──────── RECORD SET

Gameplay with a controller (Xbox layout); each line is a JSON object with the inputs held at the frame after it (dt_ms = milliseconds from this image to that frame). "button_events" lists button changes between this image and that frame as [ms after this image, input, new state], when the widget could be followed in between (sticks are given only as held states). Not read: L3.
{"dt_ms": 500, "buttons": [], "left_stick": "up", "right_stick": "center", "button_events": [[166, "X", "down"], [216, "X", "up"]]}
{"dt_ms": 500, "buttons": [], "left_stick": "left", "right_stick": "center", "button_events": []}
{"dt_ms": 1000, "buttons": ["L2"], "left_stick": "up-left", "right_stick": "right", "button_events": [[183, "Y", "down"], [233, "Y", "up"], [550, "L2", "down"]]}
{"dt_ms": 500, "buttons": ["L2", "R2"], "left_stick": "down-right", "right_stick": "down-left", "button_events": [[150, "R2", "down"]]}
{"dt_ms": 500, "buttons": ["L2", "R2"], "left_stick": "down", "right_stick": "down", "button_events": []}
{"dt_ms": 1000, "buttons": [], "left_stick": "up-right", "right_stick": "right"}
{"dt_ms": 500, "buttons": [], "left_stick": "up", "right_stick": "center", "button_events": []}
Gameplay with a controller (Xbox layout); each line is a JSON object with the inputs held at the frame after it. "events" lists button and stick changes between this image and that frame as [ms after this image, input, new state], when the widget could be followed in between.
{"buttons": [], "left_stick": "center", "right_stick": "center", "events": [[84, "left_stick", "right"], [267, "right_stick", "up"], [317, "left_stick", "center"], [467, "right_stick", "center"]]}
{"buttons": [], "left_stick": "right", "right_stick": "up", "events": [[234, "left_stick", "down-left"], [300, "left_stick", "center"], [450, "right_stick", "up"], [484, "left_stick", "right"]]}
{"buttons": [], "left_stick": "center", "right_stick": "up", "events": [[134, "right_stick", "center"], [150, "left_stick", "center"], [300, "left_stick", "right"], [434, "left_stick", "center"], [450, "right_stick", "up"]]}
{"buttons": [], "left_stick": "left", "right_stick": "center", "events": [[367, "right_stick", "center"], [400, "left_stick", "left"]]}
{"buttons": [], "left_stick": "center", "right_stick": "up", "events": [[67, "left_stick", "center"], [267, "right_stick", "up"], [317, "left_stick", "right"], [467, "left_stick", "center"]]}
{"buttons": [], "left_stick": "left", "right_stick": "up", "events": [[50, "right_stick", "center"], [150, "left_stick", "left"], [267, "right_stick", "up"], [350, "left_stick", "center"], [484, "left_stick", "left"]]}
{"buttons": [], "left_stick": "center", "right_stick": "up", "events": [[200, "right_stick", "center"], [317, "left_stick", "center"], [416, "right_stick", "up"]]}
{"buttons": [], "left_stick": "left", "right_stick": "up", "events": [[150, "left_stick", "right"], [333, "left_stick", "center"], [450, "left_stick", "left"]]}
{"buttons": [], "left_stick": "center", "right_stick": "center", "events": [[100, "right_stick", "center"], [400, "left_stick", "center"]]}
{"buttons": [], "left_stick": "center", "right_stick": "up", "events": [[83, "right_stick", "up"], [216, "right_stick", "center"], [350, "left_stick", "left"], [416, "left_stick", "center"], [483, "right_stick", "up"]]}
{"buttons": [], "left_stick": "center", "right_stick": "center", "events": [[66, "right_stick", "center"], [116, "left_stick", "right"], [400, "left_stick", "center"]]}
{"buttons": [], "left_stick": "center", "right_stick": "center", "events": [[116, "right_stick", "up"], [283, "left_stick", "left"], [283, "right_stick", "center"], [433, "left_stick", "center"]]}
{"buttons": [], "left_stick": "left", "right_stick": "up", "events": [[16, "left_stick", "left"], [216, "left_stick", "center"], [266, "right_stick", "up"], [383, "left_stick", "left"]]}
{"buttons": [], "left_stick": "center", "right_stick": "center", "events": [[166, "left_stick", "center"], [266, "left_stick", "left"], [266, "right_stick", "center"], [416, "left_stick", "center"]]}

────────────────

WORK INSTRUCTION
Retype every entry, keeping each character as it was.

EXERCISE ANSWER
Gameplay with a controller (Xbox layout); each line is a JSON object with the inputs held at the frame after it (dt_ms = milliseconds from this image to that frame). "button_events" lists button changes between this image and that frame as [ms after this image, input, new state], when the widget could be followed in between (sticks are given only as held states). Not read: L3.
{"dt_ms": 500, "buttons": [], "left_stick": "up", "right_stick": "center", "button_events": [[166, "X", "down"], [216, "X", "up"]]}
{"dt_ms": 500, "buttons": [], "left_stick": "left", "right_stick": "center", "button_events": []}
{"dt_ms": 1000, "buttons": ["L2"], "left_stick": "up-left", "right_stick": "right", "button_events": [[183, "Y", "down"], [233, "Y", "up"], [550, "L2", "down"]]}
{"dt_ms": 500, "buttons": ["L2", "R2"], "left_stick": "down-right", "right_stick": "down-left", "button_events": [[150, "R2", "down"]]}
{"dt_ms": 500, "buttons": ["L2", "R2"], "left_stick": "down", "right_stick": "down", "button_events": []}
{"dt_ms": 1000, "buttons": [], "left_stick": "up-right", "right_stick": "right"}
{"dt_ms": 500, "buttons": [], "left_stick": "up", "right_stick": "center", "button_events": []}
Gameplay with a controller (Xbox layout); each line is a JSON object with the inputs held at the frame after it. "events" lists button and stick changes between this image and that frame as [ms after this image, input, new state], when the widget could be followed in between.
{"buttons": [], "left_stick": "center", "right_stick": "center", "events": [[84, "left_stick", "right"], [267, "right_stick", "up"], [317, "left_stick", "center"], [467, "right_stick", "center"]]}
{"buttons": [], "left_stick": "right", "right_stick": "up", "events": [[234, "left_stick", "down-left"], [300, "left_stick", "center"], [450, "right_stick", "up"], [484, "left_stick", "right"]]}
{"buttons": [], "left_stick": "center", "right_stick": "up", "events": [[134, "right_stick", "center"], [150, "left_stick", "center"], [300, "left_stick", "right"], [434, "left_stick", "center"], [450, "right_stick", "up"]]}
{"buttons": [], "left_stick": "left", "right_stick": "center", "events": [[367, "right_stick", "center"], [400, "left_stick", "left"]]}
{"buttons": [], "left_stick": "center", "right_stick": "up", "events": [[67, "left_stick", "center"], [267, "right_stick", "up"], [317, "left_stick", "right"], [467, "left_stick", "center"]]}
{"buttons": [], "left_stick": "left", "right_stick": "up", "events": [[50, "right_stick", "center"], [150, "left_stick", "left"], [267, "right_stick", "up"], [350, "left_stick", "center"], [484, "left_stick", "left"]]}
{"buttons": [], "left_stick": "center", "right_stick": "up", "events": [[200, "right_stick", "center"], [317, "left_stick", "center"], [416, "right_stick", "up"]]}
{"buttons": [], "left_stick": "left", "right_stick": "up", "events": [[150, "left_stick", "right"], [333, "left_stick", "center"], [450, "left_stick", "left"]]}
{"buttons": [], "left_stick": "center", "right_stick": "center", "events": [[100, "right_stick", "center"], [400, "left_stick", "center"]]}
{"buttons": [], "left_stick": "center", "right_stick": "up", "events": [[83, "right_stick", "up"], [216, "right_stick", "center"], [350, "left_stick", "left"], [416, "left_stick", "center"], [483, "right_stick", "up"]]}
{"buttons": [], "left_stick": "center", "right_stick": "center", "events": [[66, "right_stick", "center"], [116, "left_stick", "right"], [400, "left_stick", "center"]]}
{"buttons": [], "left_stick": "center", "right_stick": "center", "events": [[116, "right_stick", "up"], [283, "left_stick", "left"], [283, "right_stick", "center"], [433, "left_stick", "center"]]}
{"buttons": [], "left_stick": "left", "right_stick": "up", "events": [[16, "left_stick", "left"], [216, "left_stick", "center"], [266, "right_stick", "up"], [383, "left_stick", "left"]]}
{"buttons": [], "left_stick": "center", "right_stick": "center", "events": [[166, "left_stick", "center"], [266, "left_stick", "left"], [266, "right_stick", "center"], [416, "left_stick", "center"]]}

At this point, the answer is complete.